_What is being asked:_
Please set down the records exactly, keeping every line.
"""
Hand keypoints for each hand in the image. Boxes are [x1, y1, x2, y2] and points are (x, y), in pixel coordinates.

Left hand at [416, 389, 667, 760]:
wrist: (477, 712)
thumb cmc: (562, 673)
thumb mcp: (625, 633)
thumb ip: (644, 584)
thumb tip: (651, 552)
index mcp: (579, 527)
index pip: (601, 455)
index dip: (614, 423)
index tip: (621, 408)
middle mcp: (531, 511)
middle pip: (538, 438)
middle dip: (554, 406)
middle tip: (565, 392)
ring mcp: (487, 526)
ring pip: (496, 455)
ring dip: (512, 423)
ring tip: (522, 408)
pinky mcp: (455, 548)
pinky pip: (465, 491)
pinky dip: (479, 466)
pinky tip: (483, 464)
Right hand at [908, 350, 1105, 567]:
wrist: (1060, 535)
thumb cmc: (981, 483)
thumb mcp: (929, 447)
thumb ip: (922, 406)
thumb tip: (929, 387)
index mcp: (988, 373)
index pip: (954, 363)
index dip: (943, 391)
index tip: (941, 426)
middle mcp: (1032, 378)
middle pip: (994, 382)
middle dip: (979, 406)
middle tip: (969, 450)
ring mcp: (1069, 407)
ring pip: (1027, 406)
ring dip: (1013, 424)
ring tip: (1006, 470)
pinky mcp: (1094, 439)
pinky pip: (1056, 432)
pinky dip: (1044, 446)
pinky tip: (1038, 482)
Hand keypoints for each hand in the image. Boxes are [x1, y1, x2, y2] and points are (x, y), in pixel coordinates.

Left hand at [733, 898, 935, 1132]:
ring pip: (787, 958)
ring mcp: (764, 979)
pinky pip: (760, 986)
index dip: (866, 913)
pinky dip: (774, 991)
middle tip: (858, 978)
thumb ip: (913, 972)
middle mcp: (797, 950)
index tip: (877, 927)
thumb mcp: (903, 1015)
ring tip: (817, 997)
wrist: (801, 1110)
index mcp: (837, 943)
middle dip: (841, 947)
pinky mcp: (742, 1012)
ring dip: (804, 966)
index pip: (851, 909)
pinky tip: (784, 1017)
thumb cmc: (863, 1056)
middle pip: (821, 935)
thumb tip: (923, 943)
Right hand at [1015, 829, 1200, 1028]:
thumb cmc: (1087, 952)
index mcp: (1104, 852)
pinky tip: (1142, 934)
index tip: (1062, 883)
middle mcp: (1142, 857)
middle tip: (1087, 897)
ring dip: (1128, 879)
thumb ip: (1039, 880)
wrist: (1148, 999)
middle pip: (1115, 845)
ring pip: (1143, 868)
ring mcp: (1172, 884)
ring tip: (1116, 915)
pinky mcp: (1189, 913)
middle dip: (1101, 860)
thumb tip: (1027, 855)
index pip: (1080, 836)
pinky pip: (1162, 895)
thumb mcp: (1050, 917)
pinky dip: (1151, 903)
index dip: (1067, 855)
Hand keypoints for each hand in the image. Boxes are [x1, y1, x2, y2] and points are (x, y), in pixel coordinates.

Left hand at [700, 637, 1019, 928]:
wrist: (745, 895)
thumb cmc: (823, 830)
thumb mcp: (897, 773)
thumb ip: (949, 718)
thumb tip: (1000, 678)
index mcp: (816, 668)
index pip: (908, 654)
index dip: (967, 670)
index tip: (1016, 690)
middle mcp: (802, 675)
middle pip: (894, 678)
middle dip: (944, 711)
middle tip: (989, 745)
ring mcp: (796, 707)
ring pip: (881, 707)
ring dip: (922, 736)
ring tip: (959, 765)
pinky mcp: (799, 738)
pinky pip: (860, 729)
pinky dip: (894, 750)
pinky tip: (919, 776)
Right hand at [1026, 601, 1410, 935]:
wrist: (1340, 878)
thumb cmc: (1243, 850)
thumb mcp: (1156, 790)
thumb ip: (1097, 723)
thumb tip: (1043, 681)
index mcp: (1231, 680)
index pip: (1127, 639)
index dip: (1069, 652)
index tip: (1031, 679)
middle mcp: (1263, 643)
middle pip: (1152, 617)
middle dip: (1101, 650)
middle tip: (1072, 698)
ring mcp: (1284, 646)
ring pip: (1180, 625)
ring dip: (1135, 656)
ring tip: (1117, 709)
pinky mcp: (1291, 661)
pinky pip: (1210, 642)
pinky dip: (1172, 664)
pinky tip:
"""
_Problem solution:_
Hand keypoints for each hand in the image. Boxes are [x1, y1, x2, y2] and points are (x, y), in pixel coordinates.

Left hand at [416, 389, 667, 760]:
wrist: (477, 712)
thumb cmc: (562, 673)
thumb mcp: (625, 633)
thumb ip: (644, 584)
thumb tip: (651, 552)
index mcp: (579, 527)
index pip: (601, 455)
index dip: (614, 423)
index tip: (621, 408)
middle mcp: (531, 511)
middle pip: (538, 438)
middle dip: (554, 406)
middle tip: (565, 392)
ring mcp: (487, 526)
ring pip: (496, 455)
ring dip: (512, 423)
ring tip: (522, 408)
pinky mcp: (455, 548)
pinky pip: (465, 491)
pinky dip: (479, 466)
pinky tip: (483, 464)
Right hand at [908, 350, 1105, 567]:
wrist: (1060, 535)
thumb cmc: (981, 483)
thumb mcp: (929, 447)
thumb ip: (922, 406)
thumb tip: (929, 387)
index mcp: (988, 373)
index pip: (954, 363)
index dip: (943, 391)
index tip: (941, 426)
middle mcp: (1032, 378)
middle pip: (994, 382)
middle dip: (979, 406)
middle tip: (969, 450)
ring mcp: (1069, 407)
ring pip: (1027, 406)
ring dip: (1013, 424)
ring tip: (1006, 470)
pinky mcp: (1094, 439)
pinky pip: (1056, 432)
pinky dip: (1044, 446)
pinky tip: (1038, 482)
Hand keypoints for each hand in the image. Boxes are [x1, y1, x2, y2] and points are (x, y), in pixel coordinates.

Left hand at [733, 898, 935, 1132]:
ring pip: (787, 958)
ring mcp: (764, 979)
pinky pip: (760, 986)
index dip: (866, 913)
pinky dip: (774, 991)
middle tip: (858, 978)
thumb ip: (913, 972)
middle mcp: (797, 950)
index tip: (877, 927)
thumb mcp: (903, 1015)
ring tip: (817, 997)
wrist: (801, 1110)
index mcp: (837, 943)
middle dip: (841, 947)
pinky mcp: (742, 1012)
ring dip: (804, 966)
index pip: (851, 909)
pinky tip: (784, 1017)
thumb cmc: (863, 1056)
middle pip: (821, 935)
thumb tip: (923, 943)
Right hand at [1015, 829, 1200, 1028]:
thumb cmc: (1087, 952)
index mcp: (1104, 852)
pinky tip: (1142, 934)
index tip: (1062, 883)
middle mcp: (1142, 857)
middle tip: (1087, 897)
ring dip: (1128, 879)
thumb ip: (1039, 880)
wrist: (1148, 999)
middle pip: (1115, 845)
ring pip: (1143, 868)
ring mcp: (1172, 884)
ring tip: (1116, 915)
pinky mcp: (1189, 913)
middle dip: (1101, 860)
thumb tip: (1027, 855)
index pip: (1080, 836)
pinky pip: (1162, 895)
thumb mcp: (1050, 917)
pinky dip: (1151, 903)
index dip: (1067, 855)
Hand keypoints for each hand in the image. Boxes are [x1, y1, x2, y2] and points are (x, y), in pixel coordinates.

Left hand at [700, 637, 1019, 928]:
wrist: (745, 895)
thumb cmc: (823, 830)
thumb mcp: (897, 773)
thumb ip: (949, 718)
thumb tip: (1000, 678)
index mcp: (816, 668)
index pip: (908, 654)
index dip: (967, 670)
index tip: (1016, 690)
middle mcp: (802, 675)
middle pip: (894, 678)
middle dip: (944, 711)
middle tip: (989, 745)
ring mcp: (796, 707)
ring pip: (881, 707)
ring dip: (922, 736)
ring tip: (959, 765)
pinky mcp: (799, 738)
pinky pip: (860, 729)
pinky dip: (894, 750)
pinky tip: (919, 776)
Right hand at [1026, 601, 1410, 935]:
wrist: (1340, 878)
thumb cmc: (1243, 850)
thumb mcp: (1156, 790)
thumb ip: (1097, 723)
thumb tip: (1043, 681)
index mcp: (1231, 680)
index pip: (1127, 639)
index dip: (1069, 652)
index tip: (1031, 679)
middle mcp: (1263, 643)
middle pip: (1152, 617)
middle dip: (1101, 650)
middle tip: (1072, 698)
ring mcp: (1284, 646)
ring pip: (1180, 625)
ring dip: (1135, 656)
ring tip: (1117, 709)
pinky mcp: (1291, 661)
pinky pip: (1210, 642)
pinky dip: (1172, 664)
pinky tip:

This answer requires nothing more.